In de huurovereenkomst is een boetebeding overeengekomen inhoudende een boete van € 350,- per dag dat [gedaagde] de woning niet ontruimt nadat de huurovereenkomst is opgezegd en de ontruiming is aangezegd. Feitelijk doet die situatie zich voor. Zoals hiervoor aangegeven is er geen reden om op grond van het consumentenrecht het boetebeding te vernietigen, omdat [gedaagde] geen consument is en [eisers] geen handelaar is. Desondanks zal de kantonrechter dit deel van de vordering afwijzen. De wet gaat ervan uit dat een huurder in de woning mag blijven wonen totdat beslist is op de beëindigingsvordering. Dan past het niet in het wettelijk systeem om een boetebeding als het onderhavige toe te wijzen voor een periode voordat een rechter een beslissing hierover heeft genomen.
4.13.
[gedaagde] is in het ongelijk gesteld in conventie en moet daarom de proceskosten (inclusief nakosten) betalen.

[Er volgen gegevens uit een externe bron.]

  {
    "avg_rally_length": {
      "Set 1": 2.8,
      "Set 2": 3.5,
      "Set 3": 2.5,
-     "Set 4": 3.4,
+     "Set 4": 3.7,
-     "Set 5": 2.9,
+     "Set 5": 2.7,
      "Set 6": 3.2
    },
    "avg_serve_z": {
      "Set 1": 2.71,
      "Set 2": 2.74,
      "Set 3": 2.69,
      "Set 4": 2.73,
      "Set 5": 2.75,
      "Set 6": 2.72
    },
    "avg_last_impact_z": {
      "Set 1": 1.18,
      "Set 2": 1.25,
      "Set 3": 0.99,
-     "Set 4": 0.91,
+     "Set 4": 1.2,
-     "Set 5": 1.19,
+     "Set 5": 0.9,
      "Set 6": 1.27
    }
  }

De proceskosten van [eisers] worden begroot op:
- kosten van de dagvaarding
138,82
- griffierecht
87,00
- salaris gemachtigde
408,00
(1 punt × € 204,00)
- nakosten
67,50
(plus de kosten van betekening zoals vermeld in de beslissing)
Totaal
701,32
4.14.
Ook in reconventie is [gedaagde] in het ongelijk gesteld. Hij dient de proceskosten van [eisers] te voldoen, maar deze worden gezien de samenhang op nihil gesteld.

5.De beslissing

De kantonrechter
in conventie
5.1.
beëindigt de tussenhuurovereenkomst per 1 juli 2025,
5.2.
veroordeelt [gedaagde] om de woning aan de [adres] per 1 augustus 2025, met alle zich daarop en daarin bevindende personen en roerende zaken, althans met al het hunne en de hunnen, te ontruimen en te verlaten, met afgifte aan [eisers] van de sleutels en al hetgeen tot het gehuurde behoort ter vrije en algehele beschikking van [eisers] te stellen;
5.3.
veroordeelt [gedaagde] in de proceskosten van € 701,32, te vermeerderen met de kosten van betekening, te betalen binnen 14 dagen na betekening van dit vonnis,
5.4.
wijst het overige af,
5.5.
verklaart dit vonnis uitvoerbaar bij voorraad,
in reconventie
5.6.
wijst de vorderingen van [gedaagde] af,
5.7.
veroordeelt [gedaagde] in de proceskosten welke kosten op nihil worden gesteld.
Dit vonnis is gewezen door mr. J.H.J. Evers in het openbaar uitgesproken in aanwezigheid van de griffier op 8 mei 2025.